Auckland based child psychologist David Stebbing says the trend is "horrendous".
He says it's an invitation to give away any control a person has over their self-worth.
"You externalise that [self-worth] to someone else, they can decide whether you're good enough."
He says someone who posts a clip like this is obviously emotionally vulnerable. By putting themselves up for public scrutiny "there's any sort of possibilities".
"At best it could damage their wellbeing at a given moment, and at worst I guess this is the sort of stuff that can lead to committing suicide."
He says humans are naturally interested in what other people think about them, and teenagers tend to care even more what people think.
"A technology like this, it enables you to ask those sort of questions in a forum that you wouldn't normally have access to," he says.

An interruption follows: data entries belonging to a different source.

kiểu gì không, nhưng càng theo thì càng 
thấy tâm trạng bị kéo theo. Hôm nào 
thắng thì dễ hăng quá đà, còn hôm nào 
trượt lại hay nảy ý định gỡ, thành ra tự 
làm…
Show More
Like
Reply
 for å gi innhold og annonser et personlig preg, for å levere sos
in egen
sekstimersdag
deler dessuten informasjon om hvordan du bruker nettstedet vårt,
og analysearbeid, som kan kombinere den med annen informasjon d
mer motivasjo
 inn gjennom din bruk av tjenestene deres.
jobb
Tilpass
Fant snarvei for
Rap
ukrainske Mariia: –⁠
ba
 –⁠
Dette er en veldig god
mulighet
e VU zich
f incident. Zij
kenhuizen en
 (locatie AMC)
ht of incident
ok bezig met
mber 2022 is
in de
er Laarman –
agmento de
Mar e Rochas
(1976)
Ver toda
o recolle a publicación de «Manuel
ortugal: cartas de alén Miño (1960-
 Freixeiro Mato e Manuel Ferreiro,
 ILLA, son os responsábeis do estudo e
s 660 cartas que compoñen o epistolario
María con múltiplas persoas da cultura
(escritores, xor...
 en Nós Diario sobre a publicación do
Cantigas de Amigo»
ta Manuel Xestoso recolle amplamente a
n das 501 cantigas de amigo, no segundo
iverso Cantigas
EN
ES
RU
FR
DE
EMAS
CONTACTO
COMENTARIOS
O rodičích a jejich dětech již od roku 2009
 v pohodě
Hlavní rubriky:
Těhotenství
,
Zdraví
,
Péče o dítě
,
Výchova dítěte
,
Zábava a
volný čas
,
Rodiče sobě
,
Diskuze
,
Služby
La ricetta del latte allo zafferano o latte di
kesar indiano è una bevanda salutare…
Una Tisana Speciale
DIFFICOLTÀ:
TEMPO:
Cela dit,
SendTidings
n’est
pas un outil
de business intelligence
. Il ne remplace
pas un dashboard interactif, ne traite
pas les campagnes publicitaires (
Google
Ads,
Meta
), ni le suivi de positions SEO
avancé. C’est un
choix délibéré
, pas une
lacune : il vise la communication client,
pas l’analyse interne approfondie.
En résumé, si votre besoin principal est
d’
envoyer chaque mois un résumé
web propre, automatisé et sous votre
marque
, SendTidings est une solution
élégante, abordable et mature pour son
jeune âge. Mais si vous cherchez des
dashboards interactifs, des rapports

"The normal moderators of human behaviours don't exist on the internet."
While he's yet to hear of any local cases, Stebbing says "I don't see any reason why it couldn't be the same sort of behaviour here."
He suggests parents instil as much self-worth in their children as they can, encouraging them to be happy and proud of their own achievements, so they don't seek praise from others, and keep a close eye on what kids are up to online.